あの時の最適解は僕に任せる方法だったのだろうね」
「良くそれで反応出来ましたね」
「まあ付き合いは長いし、こんな事ばっかりやっているからね」
そうやり取りをしている一方、タウンはハルザートに笑顔で近づく。
「お疲れさん。やったな!」
「いや、止めを刺したのはそちらの魔法使いだ。私はやっていない」
「そんな事ないだろ?良い動きでアシストをしたじゃねえか」
「それを言うのならば貴殿もではないか。攻撃の際、避けられたのではなく、
こちらに誘き出したのだろう?」
そう言われると腕を組んでニヤッと見せるタウン。
「なんだよ、しっかり見えているじゃねえか。流石だな。
でもまあアンタが良い動きをしたことは事実で、お陰で簡単に討伐が出来た。
戦いは個人技だけじゃない。チームの力が重要だ。
そう考えると十分な活躍だったと思えないか?」
そう問われると目を合わした後に、剣をしまいつつ顔を逸らすハルザート。
「どうだろうな」
そう言い残しはするものの、彼の口角が少し上がっていたように見えたタウンは、
それ以上は言わず、全体に対しての声に切り替える。
「はいはいお疲れさん。とりあえずコイツの討伐は完了だ。先を急ぐぞ」
「このままで良いの?」
走り寄ってきた湖張が串刺しになったフーギルを見ながら問いかける。
このタイミングで見ると周囲に合わせた擬態が解けており、白い肌の大きなトカゲのような姿が露わになっていた。
「ああ、別に良いぜ。国の関係者しか立ち入る事は無いはずだからな。
後日、片付けに兵を派遣しておく。
とはいったものの、岩の棘は邪魔ではあるな」
「はいはい、分かったよ」
タウンの視線にため息をついた後、杖を振りかざすゼン。
すると岩の棘は崩れ落ち、フーギルの体は大地に落下する。
「よし、コレで問題ないな」
腰に手を当てて問題がない事を確認するタウン。
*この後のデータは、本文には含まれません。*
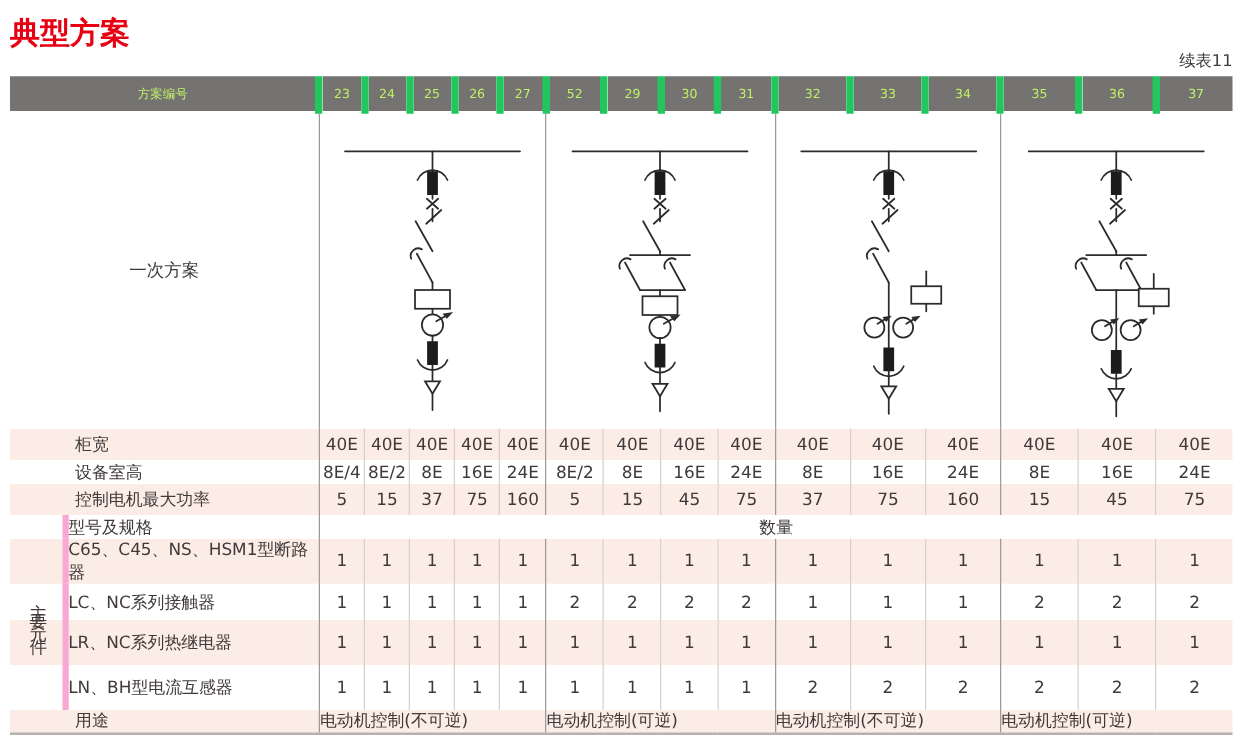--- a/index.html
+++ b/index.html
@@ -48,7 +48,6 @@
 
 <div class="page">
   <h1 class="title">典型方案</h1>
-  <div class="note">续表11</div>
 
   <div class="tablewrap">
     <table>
すると今度はラナナが問いかけてくる。
「ひょっとしてここを国が管理している理由って、フーギルが生息しているからです?」
「・・・ご名答。今、戦ってみて分かったと思うが、厄介な魔物だろ?
実は3か月前までは誰でも入れる山ではあったのだが危ないから国の管理下にして封鎖させてもらった。だからハルザートが国の管理下と知らなくても何ら不思議ではなかったんだ」
「そういう事か」
腕を組んで少し不服そうな顔を見せるハルザート。それに対して困った笑顔で釈明するタウン。
「まあそう言いなさんなって。さっきも言った通りヤバい魔物が生息しているんだ。
安全第一。だろ?俺たちだってどうやれば魔物の被害を最小限に出来るか奔走しているが故の結果だ」
「・・・ふん。まあ理解はしよう」
その言葉を聞くと小さい笑顔を見せるタウン。
「よし、じゃあ行くか。まだ目的は果たしていないからな」
そう言って山道を再び上がる一行。
「お疲れさま」
ハルザートの左腕を人差し指でチョンとつつく湖張。
「ああ」
小さな笑みを見せるハルザート。
しかしラナナは小さな不服の表情を見せていた。